Back to the Dara of the pyramids
O Briain lifts lid on the mysteries of Ancient Egypt in new documentary
AHEAD of his new documentary Mysteries Of The Pyramids, Dara O Briain has opened up about visiting the ancient wonders.
The 52-year-old comedian and presenter had a once-in-a-lifetime opportunity to visit Giza and meet knowledgeable archaeologists and Egyptologists.
O Briain, from Bray, Co Wicklow, said of the Channel 5 show: “It was a very easy sell to me.
“We were offered not just a chance to visit the pyramids, but the access to actually go underneath and scrabble around and do the whole Indiana Jones thing with them.
“And you kind of go, ‘Well, I’m not gonna be able to do this again, how often do you get offered this?’
“Checking in, when you arrived at the hotel, you turn around in the lobby or you look up and they’re there. It’s just this astonishing, iconic thing.
“The actual site, particularly in Giza, it’s insanely busy.
“Hawkers, people with camels, there’s wild dogs walking around.
“The angry tourists who are there on their bucket list trip to Egypt, passing by rubbing bellies with other tourists who are on their bucket list trip to Egypt. It’s all a bit tense.
Going down into chamber, that was a little bit scary
DARA O BRIAIN ON THE EXTRA-TERRESTRIAL TALK
They would leave graffiti within the pyramids that they had done
DARA O BRIAIN ON EVIDENCE LEFT BY WORKERS
INSANE
“We got this insane access all to ourselves, and then we got to go beyond there to the other sites, which are much quieter.
“And we were kind of like; ‘Why are you not here?’ You go to these other places, which is like, ‘This is fabulous’.
“And you could get a real sense of the history.
“Going down into the chamber. That was a little bit scary, because you do a similar walk up to the first one.
“And you’re kind of going; OK, this is about 60 metres of up and up and up, careful, careful, careful.
“And now the one down is like 100 metres plus, in a lower tunnel, and then you have to crawl through a tunnel, and you can’t see the tunnel you’re crawling through because it’s too far away to see.
“I’m a little bit claustrophobic, and I thought, I dunno, am I going to freak out at the bottom of this?”
Of all of the Seven Wonders of the Ancient World, just one is still standing today – the
Great Pyramid of Giza.
Built around 2600
BC, it served as the tomb of pharaoh
Khufu and makes up one of several famous pyramids on the outskirts of Egyptian capital Cairo.
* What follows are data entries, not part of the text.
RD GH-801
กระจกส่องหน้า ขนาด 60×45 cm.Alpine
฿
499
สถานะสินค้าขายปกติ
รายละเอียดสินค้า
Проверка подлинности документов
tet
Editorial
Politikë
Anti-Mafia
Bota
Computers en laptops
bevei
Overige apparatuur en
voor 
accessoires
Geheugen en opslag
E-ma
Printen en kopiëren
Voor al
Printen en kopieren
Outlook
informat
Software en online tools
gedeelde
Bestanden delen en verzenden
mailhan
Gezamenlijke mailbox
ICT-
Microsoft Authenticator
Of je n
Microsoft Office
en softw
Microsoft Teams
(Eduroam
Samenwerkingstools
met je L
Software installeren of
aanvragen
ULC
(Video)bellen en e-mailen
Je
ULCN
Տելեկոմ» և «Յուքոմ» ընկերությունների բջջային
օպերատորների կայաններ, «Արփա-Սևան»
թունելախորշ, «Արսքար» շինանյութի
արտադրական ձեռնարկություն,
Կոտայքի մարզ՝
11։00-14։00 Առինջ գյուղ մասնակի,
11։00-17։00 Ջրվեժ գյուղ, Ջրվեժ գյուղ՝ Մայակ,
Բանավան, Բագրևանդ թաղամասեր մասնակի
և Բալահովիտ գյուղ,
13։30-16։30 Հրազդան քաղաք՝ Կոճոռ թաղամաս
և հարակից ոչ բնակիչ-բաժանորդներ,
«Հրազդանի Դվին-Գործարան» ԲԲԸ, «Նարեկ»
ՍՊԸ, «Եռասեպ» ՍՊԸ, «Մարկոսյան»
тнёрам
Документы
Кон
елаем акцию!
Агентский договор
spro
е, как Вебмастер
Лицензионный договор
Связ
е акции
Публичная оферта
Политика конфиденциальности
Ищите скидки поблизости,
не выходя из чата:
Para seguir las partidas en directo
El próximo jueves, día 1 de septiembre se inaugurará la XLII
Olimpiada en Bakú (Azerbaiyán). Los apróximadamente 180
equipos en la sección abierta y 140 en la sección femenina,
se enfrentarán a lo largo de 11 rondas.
What makes the Egyptian pyramids so fascinating is, in some respects, how mysterious they are.
Many over the centuries have wondered how they were built out of massive blocks of stone so heavy even a modern crane would struggle to lift them.
Some have even concluded that extraterrestrials were behind their creation, not mankind.
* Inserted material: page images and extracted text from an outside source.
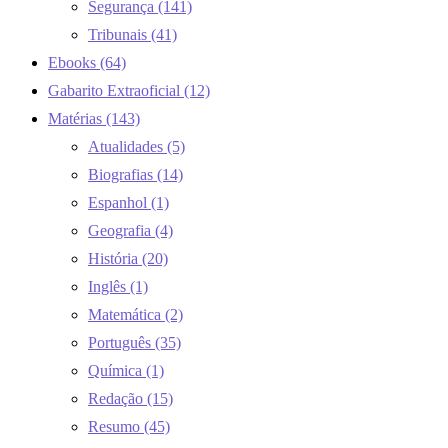
Segurança
(141)
Tribunais
(41)
Ebooks
(64)
Gabarito Extraoficial
(12)
Matérias
(143)
Atualidades
(5)
Biografias
(14)
Espanhol
(1)
Geografia
(4)
História
(20)
Inglês
(1)
Matemática
(2)
Português
(35)
Química
(1)
Redação
(15)
Resumo
(45)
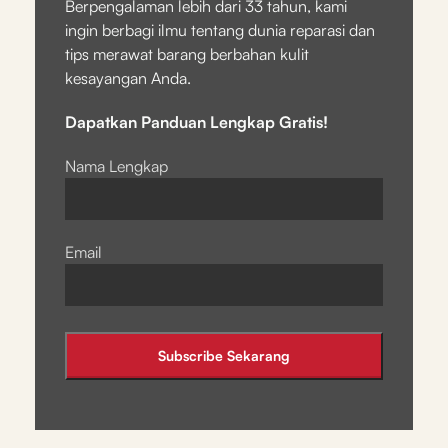
Berpengalaman lebih dari 33 tahun, kami
ingin berbagi ilmu tentang dunia reparasi dan
tips merawat barang berbahan kulit
kesayangan Anda.
Dapatkan Panduan Lengkap Gratis!
Nama Lengkap
Email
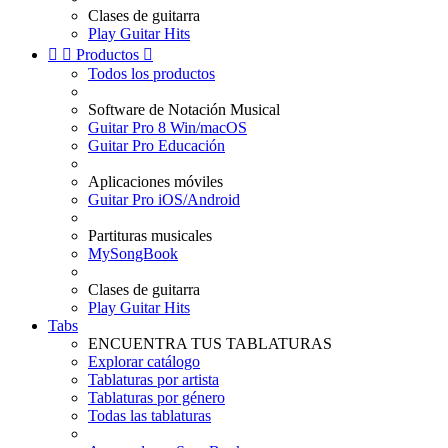
Clases de guitarra
Play Guitar Hits


Productos

Todos los productos
Software de Notación Musical
Guitar Pro 8 Win/macOS
Guitar Pro Educación
Aplicaciones móviles
Guitar Pro iOS/Android
Partituras musicales
MySongBook
Clases de guitarra
Play Guitar Hits
Tabs
ENCUENTRA TUS TABLATURAS
Explorar catálogo
Tablaturas por artista
Tablaturas por género
Todas las tablaturas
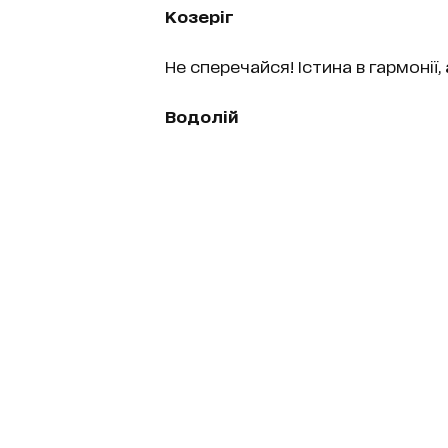
Козеріг
Не сперечайся! Істина в гармонії, 
Водолій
O Briain said he could understood how conspiracy theories about the origins of the pyramids emerged.
He added: “Broken down, you need a small town, you need 20,000 people, basically [to build a pyramid].
“I found myself constantly just going, this is an incredible human achievement, so why do people keep inserting aliens into it?
“It’s so weird, because it’s like, it’s such an almost defining human thing to build, and it happened independently in all these different cultures.
“But rather than seeing that as a celebration of who we are as a species, how we wanted to construct something greater than ourselves, that reached above the trees, and we could see whatever, or would send us to an afterlife, whatever we believe in each society, the sense of people going, ‘Must have been aliens’.
INVESTIGATION
“Why would you stop your own investigation?
“Why would you put a limit on your own curiosity by having some plot twist come in from outside and do it?
“Where were the aliens where we needed, you know, flight, and vaccines?”
He laughed: “They weren’t there. They kept very quiet!”
Dara said everything about filming the documentary was “incredible”.
He added: “What I found fascinating is the human element of it. “There’s a camp just at
the back of where the pyramids are, which is clearly where [the workers] all lived.
“They had a lifestyle that they wouldn’t have had otherwise.
“They would leave graffiti within the pyramids that they’d done.
“There’s one which says ‘the drunkards of Menkaure’, and Menkaure is a pharaoh for whom the third Pyramid in Giza, the smaller one, [was built].
“He’s the grandson of Khufu. And they wrote ‘the drunkards of Menkaure’ in one of the passageways...
“That was amazing, a piece of graffiti. [Also] the fact that essentially, it’s a heist movie.
“The fact that they were built to keep robbers out, and the robbers kept getting in.
“When you go into the tombs in Giza, you enter a doorway carved out by grave robbers.
“The actual main one is shut, but you go into a side passage, carved in by graverobbers, and then it meets the proper passageway. It’s a crime movie, essentially.”
Mysteries of the Pyramids with Dara O Briain starts on Monday, May 20 at 9pm on Channel 5 and My5.